What is needed: Restate the material below word for word, from its first line to its last.
*** Opening of Information provided ***
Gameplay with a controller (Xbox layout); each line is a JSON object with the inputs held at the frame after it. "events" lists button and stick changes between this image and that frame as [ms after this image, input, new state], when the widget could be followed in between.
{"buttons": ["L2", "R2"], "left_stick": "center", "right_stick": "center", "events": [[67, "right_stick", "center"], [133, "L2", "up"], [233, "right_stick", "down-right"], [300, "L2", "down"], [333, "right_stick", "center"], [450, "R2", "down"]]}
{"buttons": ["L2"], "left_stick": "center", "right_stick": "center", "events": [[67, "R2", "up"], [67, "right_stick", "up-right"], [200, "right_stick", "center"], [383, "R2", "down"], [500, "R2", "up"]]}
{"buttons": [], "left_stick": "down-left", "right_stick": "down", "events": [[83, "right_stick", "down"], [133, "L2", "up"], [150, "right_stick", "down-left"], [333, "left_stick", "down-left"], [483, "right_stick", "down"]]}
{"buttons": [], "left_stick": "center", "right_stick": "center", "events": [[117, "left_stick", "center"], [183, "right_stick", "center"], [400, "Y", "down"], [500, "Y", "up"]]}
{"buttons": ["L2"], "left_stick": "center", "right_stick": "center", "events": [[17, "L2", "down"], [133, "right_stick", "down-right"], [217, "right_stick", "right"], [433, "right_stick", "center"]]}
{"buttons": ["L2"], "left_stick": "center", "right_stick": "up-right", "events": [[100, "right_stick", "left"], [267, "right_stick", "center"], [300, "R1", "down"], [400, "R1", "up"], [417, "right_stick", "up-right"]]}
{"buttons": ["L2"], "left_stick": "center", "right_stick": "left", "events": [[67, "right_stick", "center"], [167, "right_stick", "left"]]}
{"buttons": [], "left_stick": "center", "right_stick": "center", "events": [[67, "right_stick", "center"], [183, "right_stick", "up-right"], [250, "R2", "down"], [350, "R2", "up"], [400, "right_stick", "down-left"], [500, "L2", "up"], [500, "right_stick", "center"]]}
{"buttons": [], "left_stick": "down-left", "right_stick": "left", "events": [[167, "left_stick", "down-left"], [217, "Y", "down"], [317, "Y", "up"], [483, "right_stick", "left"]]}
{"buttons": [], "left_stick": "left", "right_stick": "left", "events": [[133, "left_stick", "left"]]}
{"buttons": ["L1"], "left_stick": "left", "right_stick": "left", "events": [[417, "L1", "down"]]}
*** Close of Information provided ***
Answer:
Gameplay with a controller (Xbox layout); each line is a JSON object with the inputs held at the frame after it. "events" lists button and stick changes between this image and that frame as [ms after this image, input, new state], when the widget could be followed in between.
{"buttons": ["L2", "R2"], "left_stick": "center", "right_stick": "center", "events": [[67, "right_stick", "center"], [133, "L2", "up"], [233, "right_stick", "down-right"], [300, "L2", "down"], [333, "right_stick", "center"], [450, "R2", "down"]]}
{"buttons": ["L2"], "left_stick": "center", "right_stick": "center", "events": [[67, "R2", "up"], [67, "right_stick", "up-right"], [200, "right_stick", "center"], [383, "R2", "down"], [500, "R2", "up"]]}
{"buttons": [], "left_stick": "down-left", "right_stick": "down", "events": [[83, "right_stick", "down"], [133, "L2", "up"], [150, "right_stick", "down-left"], [333, "left_stick", "down-left"], [483, "right_stick", "down"]]}
{"buttons": [], "left_stick": "center", "right_stick": "center", "events": [[117, "left_stick", "center"], [183, "right_stick", "center"], [400, "Y", "down"], [500, "Y", "up"]]}
{"buttons": ["L2"], "left_stick": "center", "right_stick": "center", "events": [[17, "L2", "down"], [133, "right_stick", "down-right"], [217, "right_stick", "right"], [433, "right_stick", "center"]]}
{"buttons": ["L2"], "left_stick": "center", "right_stick": "up-right", "events": [[100, "right_stick", "left"], [267, "right_stick", "center"], [300, "R1", "down"], [400, "R1", "up"], [417, "right_stick", "up-right"]]}
{"buttons": ["L2"], "left_stick": "center", "right_stick": "left", "events": [[67, "right_stick", "center"], [167, "right_stick", "left"]]}
{"buttons": [], "left_stick": "center", "right_stick": "center", "events": [[67, "right_stick", "center"], [183, "right_stick", "up-right"], [250, "R2", "down"], [350, "R2", "up"], [400, "right_stick", "down-left"], [500, "L2", "up"], [500, "right_stick", "center"]]}
{"buttons": [], "left_stick": "down-left", "right_stick": "left", "events": [[167, "left_stick", "down-left"], [217, "Y", "down"], [317, "Y", "up"], [483, "right_stick", "left"]]}
{"buttons": [], "left_stick": "left", "right_stick": "left", "events": [[133, "left_stick", "left"]]}
{"buttons": ["L1"], "left_stick": "left", "right_stick": "left", "events": [[417, "L1", "down"]]}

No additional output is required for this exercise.